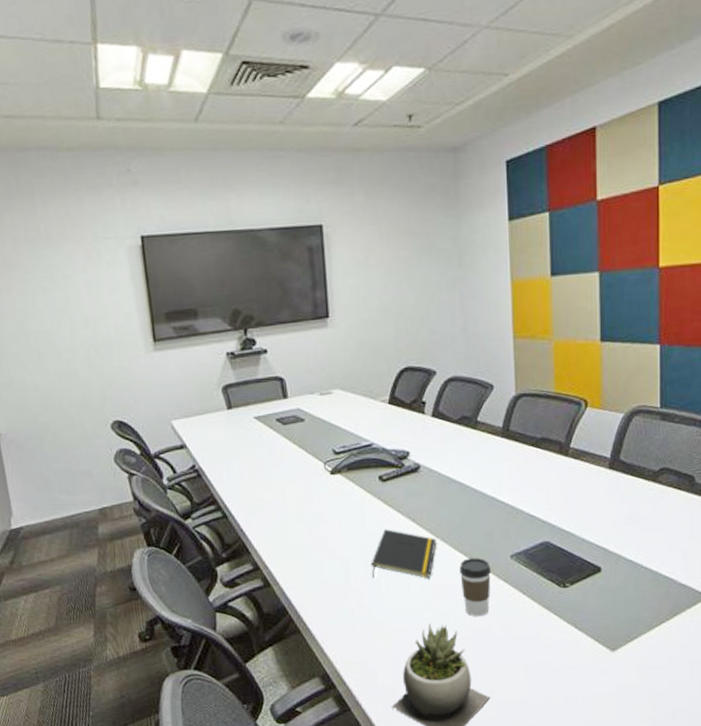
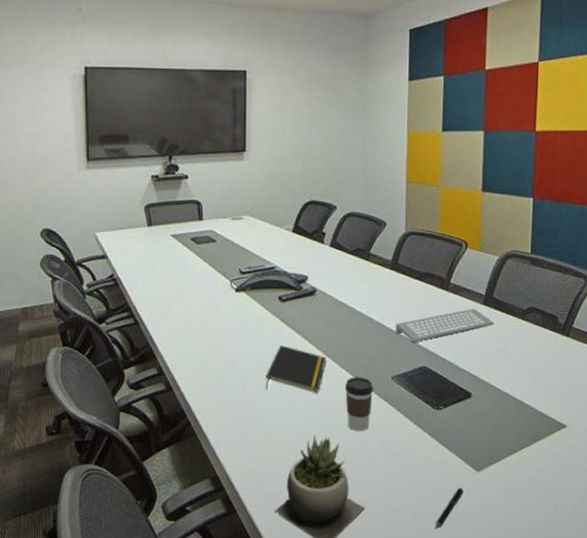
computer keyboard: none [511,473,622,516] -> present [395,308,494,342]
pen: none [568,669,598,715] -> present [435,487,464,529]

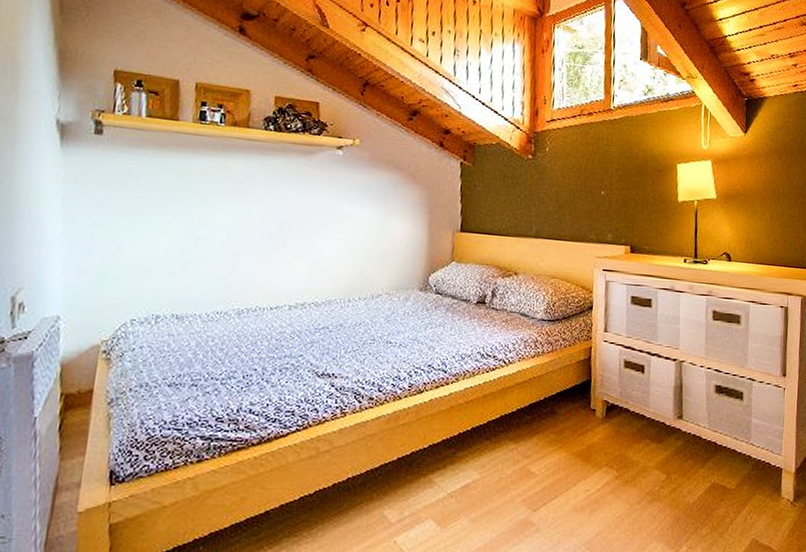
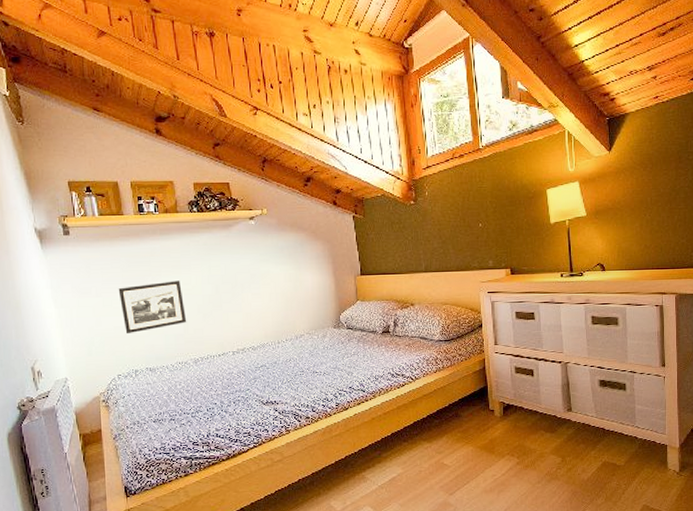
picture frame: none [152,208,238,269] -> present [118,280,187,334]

◆ TASK BRIEF
Write the lines from the one containing "pen: none [568,669,598,715]" through the end of the data above exactly as they appear, and do not carry over any picture.

◆ RESPONSE FOR THIS EXERCISE
pen: none [568,669,598,715] -> present [435,487,464,529]

picture frame: none [152,208,238,269] -> present [118,280,187,334]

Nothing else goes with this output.